(Source extract Opens)

Geoff:  The battle of Midway is in May of 1942.  You were in on the battle of Midway.  Tell us about the battle of Midway.

Glen:  Most of my missions were to surf ride to see before the war really started there to make sure we weren't seeing the Japanese.  We knew they were coming in.  It felt like they were coming in, but nobody had seen them so they sent us out.  The planes that they had, those little boomer water planes that take off, they were so slow and took so long that they couldn't do much, so they used us to investigate that.  So I flew a mission every day out there to see how far I could go out and see if I could find any of these Japanese planes.

Geoff:  The Navy planes were not up to the job?

Glen:  No, they were not up to the job at all, but they never admitted that.  I went to a big meeting after the battle at Midway with the Navy pilots and they were mad as hell at their Officers for not helping them more than they did.  When they sent their planes off to bomb and things got a little tight, some of the Japanese ships were bombing at them and they left their doggone spot that they were suppose to be in and some of their pilots landed in the ocean, and some of their friends didn't like it.  They didn’t like what happened at all, yet nothing is ever said about that, and nothing is ever said about the
Air Force, that had anything to do with the battle.

Geoff:  So you were fighting reconnaissance missions out of Midway trying to find the Japanese fleet?

Glen:  That was one of the things.  Later on when we found out the Japanese were coming, and we did spot them and we were bombing the Japanese and they were bombing us, our B-17's and some of the other bombers, and some had big bombs in the nose--but they were very interesting just like a bullet itself, the whole thing almost.  They had several of those and they went out and they were responsible to go out and find the Japanese planes coming up from the southwest to invade this island.

Geoff:  The Japanese ships?

Glen:  Yes, the Japanese ships—troops and supplies and everything and they were going to invade it after they bombed it.

Geoff:  Did you ever try bombing the Japanese?

Glen:  Yes.  We did some damage to them and we got about half of those airplanes that just had the bombs, they sank some of those but they got killed.  We only had three of those left after the war, the kind that had the big bomb in the nose.  They did some damage to the Japanese and nothing was ever said about it.  But they turned them around to go back to Japan.

Geoff:  So I've read that you were flying very high.

Glen:  No, we weren't flying high.  You can't do any work from high level with a B-17.  We learned that ourselves.  We stayed down low and looked for submarines and everything else and I sank one submarine out there.

Geoff:  This is during Midway?

Glen:  Yes, and nothing is ever said about that either.

(Source extract Closes)

Print the passage of the Midway interview above that opens with the words containing "Glen:  Most of" and closes with "to the job?", keeping every word unchanged.

(Source information Opens)

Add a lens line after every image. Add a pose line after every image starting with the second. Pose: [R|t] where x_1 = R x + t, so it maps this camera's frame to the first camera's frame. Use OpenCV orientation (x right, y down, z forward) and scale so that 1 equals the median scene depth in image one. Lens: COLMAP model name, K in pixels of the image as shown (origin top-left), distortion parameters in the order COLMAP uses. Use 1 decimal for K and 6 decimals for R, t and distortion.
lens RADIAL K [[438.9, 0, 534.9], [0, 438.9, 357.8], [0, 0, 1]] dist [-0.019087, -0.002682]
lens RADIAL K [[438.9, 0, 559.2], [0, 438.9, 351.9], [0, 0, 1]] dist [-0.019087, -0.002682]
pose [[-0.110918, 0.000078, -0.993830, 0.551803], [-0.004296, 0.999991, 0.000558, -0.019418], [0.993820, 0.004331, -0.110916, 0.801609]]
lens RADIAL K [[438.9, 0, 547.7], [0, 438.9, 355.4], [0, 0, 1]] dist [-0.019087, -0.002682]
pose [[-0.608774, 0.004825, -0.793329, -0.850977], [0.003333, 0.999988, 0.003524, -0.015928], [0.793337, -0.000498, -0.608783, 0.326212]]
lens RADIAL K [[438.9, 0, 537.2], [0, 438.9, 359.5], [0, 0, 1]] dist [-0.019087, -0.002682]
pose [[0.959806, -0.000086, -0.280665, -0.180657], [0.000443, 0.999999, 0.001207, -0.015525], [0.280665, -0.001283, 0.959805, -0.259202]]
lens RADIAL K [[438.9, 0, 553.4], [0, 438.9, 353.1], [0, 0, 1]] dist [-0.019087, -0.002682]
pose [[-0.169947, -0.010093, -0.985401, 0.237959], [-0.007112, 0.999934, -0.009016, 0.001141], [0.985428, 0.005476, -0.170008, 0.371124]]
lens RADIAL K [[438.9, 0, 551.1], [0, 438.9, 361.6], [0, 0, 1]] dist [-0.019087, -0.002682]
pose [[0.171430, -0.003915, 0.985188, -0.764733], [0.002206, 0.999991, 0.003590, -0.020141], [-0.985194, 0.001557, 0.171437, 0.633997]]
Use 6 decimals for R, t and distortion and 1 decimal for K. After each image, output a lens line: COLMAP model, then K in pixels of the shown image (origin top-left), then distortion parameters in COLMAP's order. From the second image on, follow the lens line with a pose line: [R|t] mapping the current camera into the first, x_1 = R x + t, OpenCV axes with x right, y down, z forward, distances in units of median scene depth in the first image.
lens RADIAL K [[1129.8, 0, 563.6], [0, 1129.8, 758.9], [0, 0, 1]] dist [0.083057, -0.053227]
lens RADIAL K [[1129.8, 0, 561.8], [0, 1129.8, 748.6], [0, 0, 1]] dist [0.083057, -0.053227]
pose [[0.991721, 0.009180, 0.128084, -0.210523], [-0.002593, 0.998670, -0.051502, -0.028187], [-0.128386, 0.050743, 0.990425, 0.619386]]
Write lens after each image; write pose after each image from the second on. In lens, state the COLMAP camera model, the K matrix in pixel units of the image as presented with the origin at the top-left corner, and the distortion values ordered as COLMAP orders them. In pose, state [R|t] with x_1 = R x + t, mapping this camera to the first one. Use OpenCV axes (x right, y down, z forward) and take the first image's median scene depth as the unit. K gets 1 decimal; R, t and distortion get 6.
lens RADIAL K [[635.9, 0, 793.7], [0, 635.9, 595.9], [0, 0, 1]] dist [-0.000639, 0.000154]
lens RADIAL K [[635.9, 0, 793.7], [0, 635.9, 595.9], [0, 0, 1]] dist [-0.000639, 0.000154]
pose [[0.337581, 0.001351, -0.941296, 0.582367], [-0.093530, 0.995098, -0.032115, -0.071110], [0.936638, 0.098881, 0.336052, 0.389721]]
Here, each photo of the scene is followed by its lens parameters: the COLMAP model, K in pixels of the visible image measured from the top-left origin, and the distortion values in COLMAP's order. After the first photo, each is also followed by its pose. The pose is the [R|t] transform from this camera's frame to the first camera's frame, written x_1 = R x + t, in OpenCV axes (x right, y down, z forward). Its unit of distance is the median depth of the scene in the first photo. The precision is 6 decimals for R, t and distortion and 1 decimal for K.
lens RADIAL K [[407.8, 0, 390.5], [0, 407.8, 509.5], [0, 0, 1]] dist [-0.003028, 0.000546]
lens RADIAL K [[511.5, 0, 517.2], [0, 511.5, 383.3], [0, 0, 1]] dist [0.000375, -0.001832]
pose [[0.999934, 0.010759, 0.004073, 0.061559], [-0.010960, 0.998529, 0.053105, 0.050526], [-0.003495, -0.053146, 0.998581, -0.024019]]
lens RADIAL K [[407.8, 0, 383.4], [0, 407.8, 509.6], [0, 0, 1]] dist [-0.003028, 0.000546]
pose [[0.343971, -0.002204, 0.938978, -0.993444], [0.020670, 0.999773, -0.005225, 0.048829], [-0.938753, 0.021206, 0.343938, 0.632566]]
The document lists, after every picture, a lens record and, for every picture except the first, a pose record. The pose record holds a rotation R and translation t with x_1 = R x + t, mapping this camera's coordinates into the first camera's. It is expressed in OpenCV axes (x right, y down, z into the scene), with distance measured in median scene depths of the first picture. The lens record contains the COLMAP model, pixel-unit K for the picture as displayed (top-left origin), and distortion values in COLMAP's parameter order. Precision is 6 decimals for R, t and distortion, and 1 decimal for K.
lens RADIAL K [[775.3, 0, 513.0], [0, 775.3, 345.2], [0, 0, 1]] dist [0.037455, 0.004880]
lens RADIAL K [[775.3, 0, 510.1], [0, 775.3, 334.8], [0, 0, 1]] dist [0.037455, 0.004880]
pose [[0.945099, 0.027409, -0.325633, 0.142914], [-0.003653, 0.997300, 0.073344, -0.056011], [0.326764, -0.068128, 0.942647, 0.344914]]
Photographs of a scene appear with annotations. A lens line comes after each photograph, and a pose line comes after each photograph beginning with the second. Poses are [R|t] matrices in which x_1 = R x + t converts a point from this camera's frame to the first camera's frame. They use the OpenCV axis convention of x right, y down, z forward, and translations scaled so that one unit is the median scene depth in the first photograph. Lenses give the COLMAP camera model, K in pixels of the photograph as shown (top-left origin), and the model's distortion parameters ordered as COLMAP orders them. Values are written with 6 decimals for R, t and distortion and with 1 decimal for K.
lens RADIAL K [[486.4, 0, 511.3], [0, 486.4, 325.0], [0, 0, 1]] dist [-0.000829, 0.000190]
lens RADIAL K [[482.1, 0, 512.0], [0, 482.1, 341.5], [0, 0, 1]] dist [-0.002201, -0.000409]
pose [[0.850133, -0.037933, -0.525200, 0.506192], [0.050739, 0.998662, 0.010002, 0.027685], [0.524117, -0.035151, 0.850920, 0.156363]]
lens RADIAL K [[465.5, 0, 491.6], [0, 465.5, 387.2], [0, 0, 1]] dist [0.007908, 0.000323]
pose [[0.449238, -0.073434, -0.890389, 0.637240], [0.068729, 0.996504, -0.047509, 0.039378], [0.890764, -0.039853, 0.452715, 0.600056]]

(Source information Closes)

- Response -
Glen:  Most of my missions were to surf ride to see before the war really started there to make sure we weren't seeing the Japanese.  We knew they were coming in.  It felt like they were coming in, but nobody had seen them so they sent us out.  The planes that they had, those little boomer water planes that take off, they were so slow and took so long that they couldn't do much, so they used us to investigate that.  So I flew a mission every day out there to see how far I could go out and see if I could find any of these Japanese planes.

Geoff:  The Navy planes were not up to the job?